* **EXERCISE INSTRUCTIONS**:
a) Decide whether each statement below agrees with the blog post: (i) the first photograph in the dog collection was made in 1996, (ii) three signed books are being given away, and (iii) the students had used watercolor resist before. Answer yes or no for each, and quote the words of the blog post that decide it.
b) Pick up the blog post after its last sentence and keep writing it.

* **TEXT PROVIDED**:
★ ★ ★ ★ ★
This Playground is about to make a move! For the past week I’ve been completely immersed in the process of moving my site into another theme, which was, I must say a monumental task. By trial, ridiculous amounts of error, and hours spent in support forums with computer techies, I’ve learned so much about programming and site design. This really wasn’t my intention, but I think it may have been a happy accident. My new perspective on site design (from the inside out) combined with This Playground’s new look, has led to so many new ideas. Stay tuned! Coming soon!
Do you like to read books? Do you like to look at hand-colored photographs? Are you crazy for dogs? Do you like to win things? Well guess what?
A few years ago, my collection of hand-colored photographs of dogs waiting in cars was published by Sellers Publishing. This was a project that all told, took ten years: From the first photograph created in 1996, that made me want to make more:
to years and years of lingering in parking lots with my camera, watching dogs in their unheralded role as guardians-of-the-vehicle
and eyes-to-the-horizon companions.
I’m giving away two signed books, and all you have to do is leave a comment. In a week, two readers will be selected and two copies of I’ll Wait in the Car will be shipped out into the world.
If you win, you can keep it on your nightstand, read it to your children, re-gift it for the upcoming holidays, or do what I did:
Cut up the pages and use them as an invitation for graffiti.
One of my favorite things to do with students is making puzzles. Not only are they designing their own game, but they are experiencing the process of creating something which is then deconstructed in order to be reconstructed. For this puzzle, I decided, for the first time with this group, to use watercolor resist. When I passed out the squares of 4 ply board, one child said, I’m going to make a rainbow. Without responding out loud, the other children immediately began drawing rainbows.
Watercolor resist was new for them, and they loved it. How can anyone not?
The child working on the painting below decided she was not quite happy with the dolphin she had drawn, so she got a new piece of board and created another painting. (Even though I thought the first one was fabulous, I didn’t say so. This young girl always has a strong sense of direction, and a clear vision for what she wants from her work.)
Below are the four completed paintings. (The painting in the lower right was completed by the girl in the photo above. She was pleased with her second attempt.) One by one, I sat with each child to cut up their board, counting the pieces as I cut, and making sure to vary the shapes.
In this photograph one of the children is nearly finished putting her puzzle together. This was not an easy process for her, but she did not give up. With a little help from the girl next to her, she managed to put it all together.
The puzzle below, with it’s repeated pattern of black marks, was very confusing. But when I asked the young artist to remember where she had painted the red circle (the sun), she was able to jump right in and complete it.
Each child was then given a clear plastic box (stacks of which I have from another project) to cover with Sharpie-drawn designs. The puzzle pieces were then easily stored in a custom-designed container. Who needs to buy puzzles?
★ ★ ★ ★ ★
* **EXTRACTED INFORMATION**:
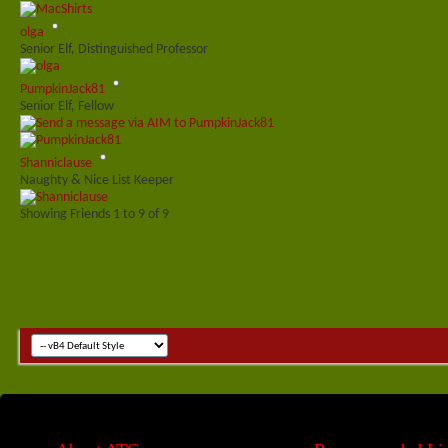
olga
Senior Elf, Distinguished Professor
PumpkinJack81
Senior Elf, Fellow
Shanniclause
Naughty & Nice List Keeper
Showing Friends 1 to 9 of 9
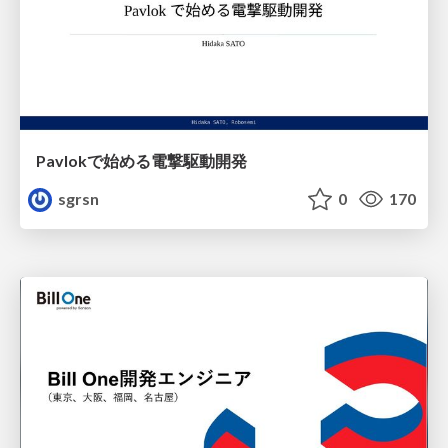
Pavlokで始める電撃駆動開発
sgrsn
0
170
★ ★ ★ ★ ★
* **ANSWERS FOR EACH ITEM**:
a)
(i) Yes: "From the first photograph created in 1996"
(ii) No: "I’m giving away two signed books"
(iii) No: "Watercolor resist was new for them"

b)
I knew that November was near, and I had realized that day by day, it had become colder and colder. But I still wasn’t prepared to open my back door to this morning’s snowfall. I think of the obvious (getting out scarves and gloves and coats), but I also think about something that I only think about in the cold month of November: my once-a-year holiday card.
For about 20 years, I’ve sent out a few hundred cards to friends, family, and collectors, with an image I’ve created for the holiday season or for the new year. While I can usually count on a few weeks of total frustration, feeling that I don’t have any ideas that interest me, somehow it always gets resolved. In truth, it’s one of my favorite creative challenges of the year. I take the holiday card seriously because I’m creating and printing one image only, not a series.
I think I might have an idea for this year, and this one, like many, became clear when I was hiking with my friend Pat. (Hiking and yoga and swimming are great creative idea generators.) Hopefully I’ll post this year’s card in a couple of months, but in the meantime, I thought that today, on this snow day, I’d share a small selection of my cards from past years. There is of course a direct reflection in the cards of the arc of my personal photographic work: the use of children’s drawings, negative imagery, and throughout all of the years, hand-colored imagery.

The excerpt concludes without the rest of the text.